Jak mogę to zniszczyć? Jak mogę być tą, przez którą dziecko zostanie bez taty?
Tak, może oni się nie kochają. Może żyją razem tylko dla dziecka. Ale czy to zbrodnia? Ile takich rodzin – i jakoś żyją. Jednym się układa z czasem, inni uczą się kochać na nowo… A jeżeli ja rozwalam ten dom – czy będę szczęśliwa, wiedząc, iż Zosia rośnie bez ojca?
Boję się. Boli mnie. Śnię o nim, zasypiam z myślą o nim, nie potrafię patrzeć na innych mężczyzn. Nikt mi nie potrzebny oprócz niego. On jest moim powietrzem. Ale nie wiem, czy mam prawo do tego szczęścia.

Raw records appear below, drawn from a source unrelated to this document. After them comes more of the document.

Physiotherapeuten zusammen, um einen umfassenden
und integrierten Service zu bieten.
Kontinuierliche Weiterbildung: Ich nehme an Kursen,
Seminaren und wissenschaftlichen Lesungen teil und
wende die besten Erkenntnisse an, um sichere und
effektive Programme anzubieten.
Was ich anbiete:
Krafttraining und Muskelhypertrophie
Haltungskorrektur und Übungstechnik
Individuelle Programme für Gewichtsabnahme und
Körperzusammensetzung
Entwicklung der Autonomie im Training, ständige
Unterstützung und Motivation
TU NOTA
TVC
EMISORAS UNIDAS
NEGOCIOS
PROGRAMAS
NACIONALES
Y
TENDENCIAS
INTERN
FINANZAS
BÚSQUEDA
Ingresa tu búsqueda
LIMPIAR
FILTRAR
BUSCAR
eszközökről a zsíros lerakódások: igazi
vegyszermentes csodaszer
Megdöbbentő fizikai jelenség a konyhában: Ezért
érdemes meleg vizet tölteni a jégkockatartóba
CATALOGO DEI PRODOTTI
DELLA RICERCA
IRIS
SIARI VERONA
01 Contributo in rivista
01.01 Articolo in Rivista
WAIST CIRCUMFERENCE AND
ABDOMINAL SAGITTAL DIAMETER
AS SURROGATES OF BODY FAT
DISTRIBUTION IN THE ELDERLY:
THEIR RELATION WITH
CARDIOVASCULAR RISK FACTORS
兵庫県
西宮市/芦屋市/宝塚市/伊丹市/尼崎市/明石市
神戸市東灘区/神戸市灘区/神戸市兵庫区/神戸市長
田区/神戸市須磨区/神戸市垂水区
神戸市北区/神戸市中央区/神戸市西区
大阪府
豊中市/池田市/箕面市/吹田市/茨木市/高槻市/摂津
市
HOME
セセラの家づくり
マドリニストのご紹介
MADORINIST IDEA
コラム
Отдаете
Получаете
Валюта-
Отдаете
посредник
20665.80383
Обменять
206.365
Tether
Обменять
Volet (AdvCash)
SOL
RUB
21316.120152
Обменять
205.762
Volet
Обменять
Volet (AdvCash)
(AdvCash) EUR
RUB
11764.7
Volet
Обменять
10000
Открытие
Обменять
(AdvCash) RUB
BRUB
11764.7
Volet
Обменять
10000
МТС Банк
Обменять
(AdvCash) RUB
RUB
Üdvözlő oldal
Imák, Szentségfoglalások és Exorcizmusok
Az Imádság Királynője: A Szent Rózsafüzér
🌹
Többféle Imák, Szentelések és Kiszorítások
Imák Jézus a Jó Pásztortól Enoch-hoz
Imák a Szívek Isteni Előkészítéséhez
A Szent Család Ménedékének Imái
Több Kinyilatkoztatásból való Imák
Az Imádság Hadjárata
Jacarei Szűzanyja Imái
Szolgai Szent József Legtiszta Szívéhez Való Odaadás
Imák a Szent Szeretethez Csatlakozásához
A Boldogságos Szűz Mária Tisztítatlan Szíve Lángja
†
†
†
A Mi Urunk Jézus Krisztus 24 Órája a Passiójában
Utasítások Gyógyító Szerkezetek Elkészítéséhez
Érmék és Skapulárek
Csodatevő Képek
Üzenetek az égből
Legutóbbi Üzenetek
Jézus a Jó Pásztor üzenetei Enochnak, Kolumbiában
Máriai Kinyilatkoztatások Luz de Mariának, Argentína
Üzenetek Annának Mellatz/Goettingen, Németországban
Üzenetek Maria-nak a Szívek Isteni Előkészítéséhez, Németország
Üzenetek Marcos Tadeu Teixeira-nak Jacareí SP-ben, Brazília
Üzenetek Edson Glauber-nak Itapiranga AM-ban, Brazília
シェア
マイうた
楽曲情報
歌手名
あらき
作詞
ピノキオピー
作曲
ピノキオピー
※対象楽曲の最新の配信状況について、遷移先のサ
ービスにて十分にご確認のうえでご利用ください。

Czasem myślę – a gdyby to ja była na miejscu Zosi? Gdyby mój tata odszedł do innej kobiety, co bym czuła? Pamiętam zbyt dobrze, jak dorastałam bez ojca. I nie chcę, żeby ktoś inny przez to przechodził.
Kuba czeka na odpowiedź. Coraz częściej mówi o rozstaniu z tamtą kobietą. Prosi:
„Nie milcz. Powiedz, czego chcesz. Jestem gotów rzucić wszystko. Tylko powiedz…”
A ja… ja nie wiem, co powiedzieć.
Nie wiem, co jest adekwatne. Rozum mówi jedno – zostawić tak, jak jest. Nie wtrącać się, nie niszczyć, być silną. A serce – rwie się do niego, krzyczy, błaga, żeby nie odpuszczać.
Jeśli to czytasz, jeżeli byłaś w podobnej sytuacji – powiedz, co mam robić? Czy można zbudować swoje szczęście, nie burząc cudzego? Czy każde szczęście zawsze komuś ranę zada?
Kocham go. Ale nie chcę, żeby jego dziecko rosło bez taty.
I chyba po raz pierwszy w życiu naprawdę się boję.